Forecasters warned that “some of the coldest” temperatures on earth will blanket the central and eastern US over the weekend.
Weather Trader meteorologist Ryan Maue said the planet’s most extreme cold air will roll into the central and eastern United States “like a wrecking ball” this coming weekend.
“…temperature anomaly” arrives like a “wrecking ball” –> textbook “Polar Vortex” megadump of western Canadian cold pool,” the post read.
In a post on X on Dec. 9, Maue called it “a textbook ‘Arctic Vortex’ mega dump of the Western Canadian cold.”
Meanwhile, climatologist Judah Cohen, a scientist at MIT, said in an email to USA TODAY: “Some of the coldest, if not the coldest, temperatures on the globe blanket the central and eastern US over the weekend and early next week.”

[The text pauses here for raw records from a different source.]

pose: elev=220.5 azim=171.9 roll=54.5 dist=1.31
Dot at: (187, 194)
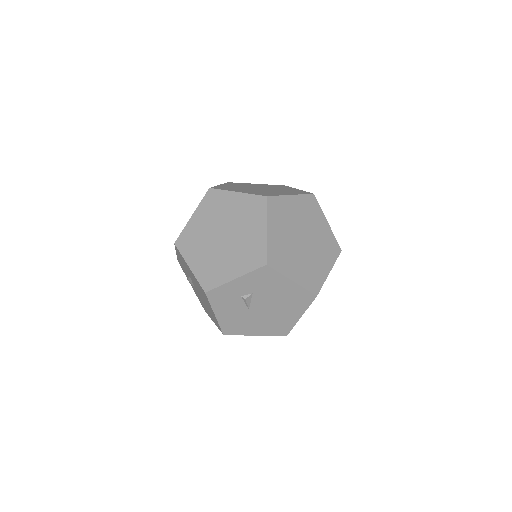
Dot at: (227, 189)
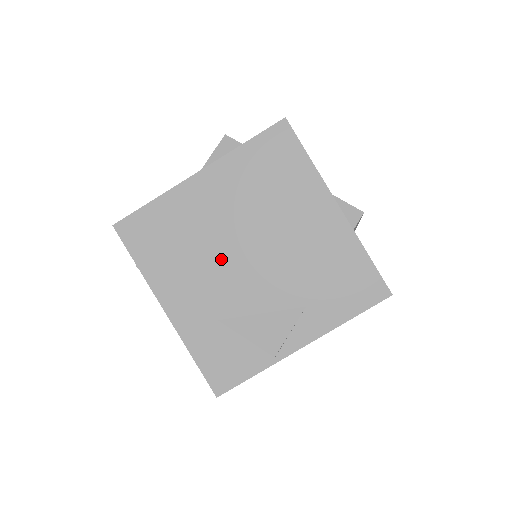
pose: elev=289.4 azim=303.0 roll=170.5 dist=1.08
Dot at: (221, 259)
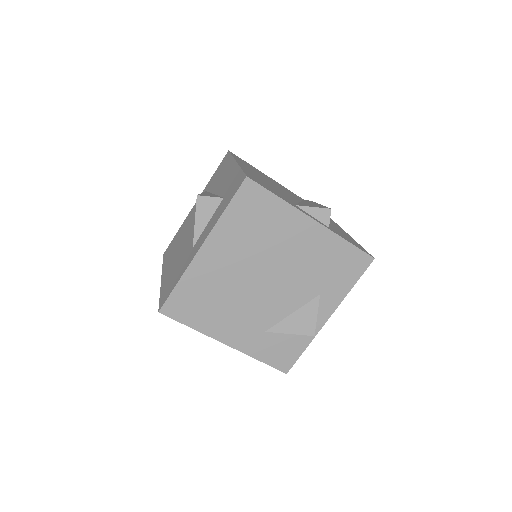
Dot at: (248, 295)
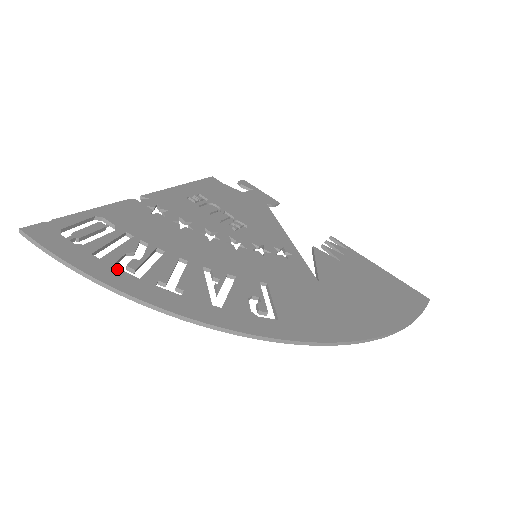
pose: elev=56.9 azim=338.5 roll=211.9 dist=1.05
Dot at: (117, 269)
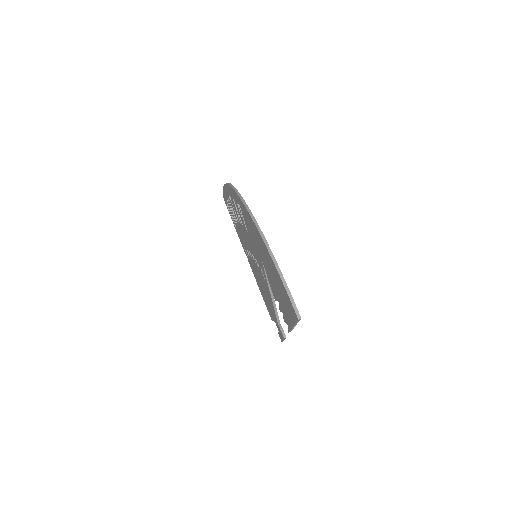
Dot at: occluded
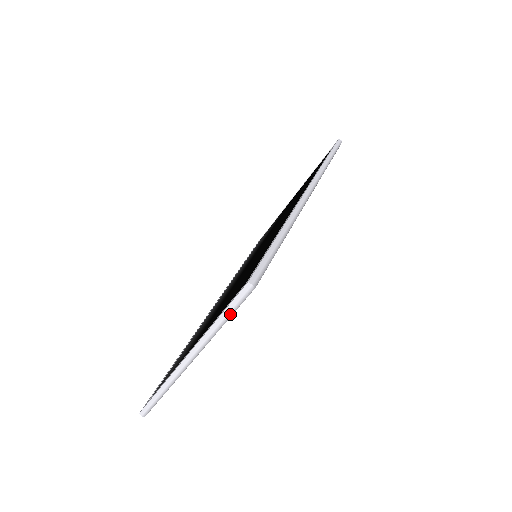
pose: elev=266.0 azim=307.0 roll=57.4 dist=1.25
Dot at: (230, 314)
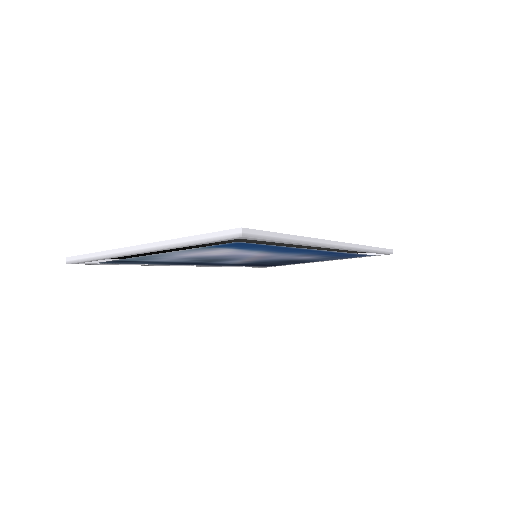
Dot at: (205, 240)
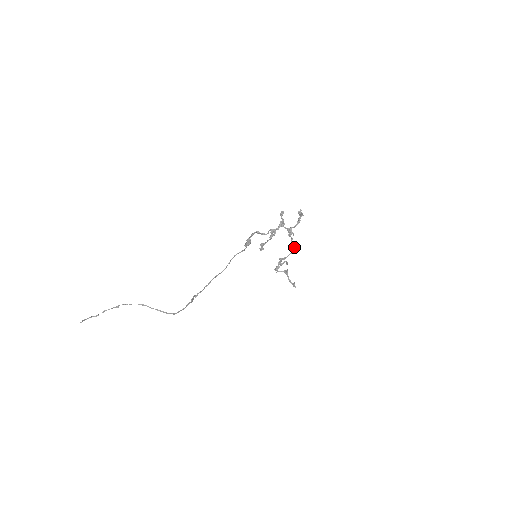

“It also appears that the largest and most continuous area of cooler temperatures globally will extend from Alaska to the eastern US this coming week,” he said.

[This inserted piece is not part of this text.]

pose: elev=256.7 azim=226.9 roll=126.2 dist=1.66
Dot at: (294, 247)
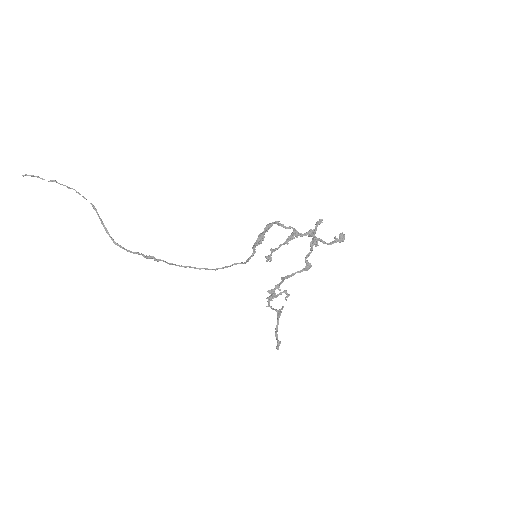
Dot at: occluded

However, it has been reported that this cold blast may have been relatively short-lived.
Forecasters expect a return to more typical winter temperatures later in the month and into the new year as the polar vortex retreats back north — and La Niña returns to prominence, USA Today reported.
How is the winter expected to be?
According to the report, Chicago could “get into the 20s below freezing at some point this coming weekend,” the National Weather Service said. Even colder wind chills near 45 below are possible in the Dakotas.
Temperatures are expected to drop as much as 30 degrees below the seasonal average in many places, according to the weather service.